Passage to read below:

Review of: Soviet Psychiatry. By Joseph Wortis, M.D. (Pp. 314. £1 18s. 6d.) London: Baillière, Tindall and Cox, 1950.
British Medical Journal, 1 March 1952, p. 473
Soviet psychiatry is dominated by the figure of Pavlov. In the terms of Pavlovian physiology the neuroses are intelligibly described as disturbances of cortical function produced by the breakdown of conditioned reflexes under excessive or conflicting stimuli. This mode of approach has found a number of followers in Britain, and proved especially useful in the clinical analysis and treatment of the acute neurotic reactions of wartime. Pavlovian concepts are, however, also applied in Russia to the endogenous psychoses. Schizophrenia, for instance, is regarded as a depression or inhibition of cortical function with the partial escape of lower centres from the control of the upper ones, with consequent development of such symptoms as stereotypies. Together with the physiological approach, Soviet psychiatry also favours psychotherapy in the form of persuasion, re-education, and social therapy. Neurotic symptoms may be due to a conflict between the ideas implanted in the course of a faulty (e.g., insufficiently Communist) education and the demands of society in the Communist world. Treatment therefore will be along those lines. Russia was one of the first countries to take up with energy the insulin treatment of schizophrenia, but it also encourages the pedagogic treatment of nervous symptoms in re-educative therapies. Freud and the unconscious are almost totally disregarded, and, though Freud himself is not without honour, psycho-analysis is obsolete. The treatment of the neurotic child is almost exclusively along pedagogic lines and in the hands of teachers; emphasis is even more on prevention and the treatment of causes than on sick individuals.
Dr. Wortis is to be congratulated on having provided a very useful summary of psychiatric development in Russia. His task was not easy, for he had to rely exclusively on publications. No personal visit to Russian centres of teaching and research was possible. The total impression one gains is that Russia has made enormous advances in the provision of adequate medical services since Czarist days, that the clinical practice of psychiatry and the organization of treatment are of a sound standard, but that little new work is being done along research lines. Original thought, in psychiatry as elsewhere, has to be along the lines laid down by dialectical materialism.

End of Passage to read.
Record set below:

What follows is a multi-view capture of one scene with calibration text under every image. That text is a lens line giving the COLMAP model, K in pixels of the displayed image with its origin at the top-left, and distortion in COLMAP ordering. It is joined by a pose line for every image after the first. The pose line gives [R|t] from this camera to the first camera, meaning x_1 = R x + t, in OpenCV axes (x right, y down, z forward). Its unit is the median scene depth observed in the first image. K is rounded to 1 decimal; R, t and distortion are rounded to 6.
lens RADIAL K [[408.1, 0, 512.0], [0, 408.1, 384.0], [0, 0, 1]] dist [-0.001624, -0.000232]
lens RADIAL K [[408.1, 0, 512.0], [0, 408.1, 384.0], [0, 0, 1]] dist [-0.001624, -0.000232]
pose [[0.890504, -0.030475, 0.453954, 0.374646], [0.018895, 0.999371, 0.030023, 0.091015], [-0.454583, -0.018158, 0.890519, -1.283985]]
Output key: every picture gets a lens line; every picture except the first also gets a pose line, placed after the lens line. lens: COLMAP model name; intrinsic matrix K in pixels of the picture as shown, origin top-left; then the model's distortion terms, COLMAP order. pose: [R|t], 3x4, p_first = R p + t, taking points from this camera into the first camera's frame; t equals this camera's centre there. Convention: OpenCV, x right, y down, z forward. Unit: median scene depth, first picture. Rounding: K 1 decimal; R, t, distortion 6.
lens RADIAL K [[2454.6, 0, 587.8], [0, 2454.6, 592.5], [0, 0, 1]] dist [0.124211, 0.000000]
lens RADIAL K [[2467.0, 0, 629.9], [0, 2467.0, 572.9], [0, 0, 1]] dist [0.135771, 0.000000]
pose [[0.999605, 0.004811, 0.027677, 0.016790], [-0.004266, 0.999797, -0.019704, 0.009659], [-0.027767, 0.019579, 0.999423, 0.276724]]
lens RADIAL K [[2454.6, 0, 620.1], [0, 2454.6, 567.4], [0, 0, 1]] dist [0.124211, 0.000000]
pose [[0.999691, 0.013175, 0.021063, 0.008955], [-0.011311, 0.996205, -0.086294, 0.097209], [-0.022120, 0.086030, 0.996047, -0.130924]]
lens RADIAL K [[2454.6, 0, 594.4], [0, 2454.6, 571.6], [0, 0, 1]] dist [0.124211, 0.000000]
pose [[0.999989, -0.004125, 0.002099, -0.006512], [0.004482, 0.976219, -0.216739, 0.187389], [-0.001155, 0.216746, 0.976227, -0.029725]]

End of Record set.

== Questions on the material ==
A) Rewrite the stretch of the Soviet Psychiatry review from "Dr. Wortis is" through "by dialectical materialism.", replacing "publications" with "printed reports".
B) Answer these questions from the Soviet Psychiatry review:
(i) What is the listed price of the book?
(ii) What treatment of schizophrenia was Russia one of the first countries to take up with energy?
(iii) In whose hands is the treatment of the neurotic child?
C) What forms of psychotherapy does the Soviet Psychiatry review say Soviet psychiatry favors?

== Outputs for the tasks ==
A)
Dr. Wortis is to be congratulated on having provided a very useful summary of psychiatric development in Russia. His task was not easy, for he had to rely exclusively on printed reports. No personal visit to Russian centres of teaching and research was possible. The total impression one gains is that Russia has made enormous advances in the provision of adequate medical services since Czarist days, that the clinical practice of psychiatry and the organization of treatment are of a sound standard, but that little new work is being done along research lines. Original thought, in psychiatry as elsewhere, has to be along the lines laid down by dialectical materialism.

B)
(i) £1 18s. 6d.
(ii) The insulin treatment
(iii) Teachers

C) Persuasion, re-education, social therapy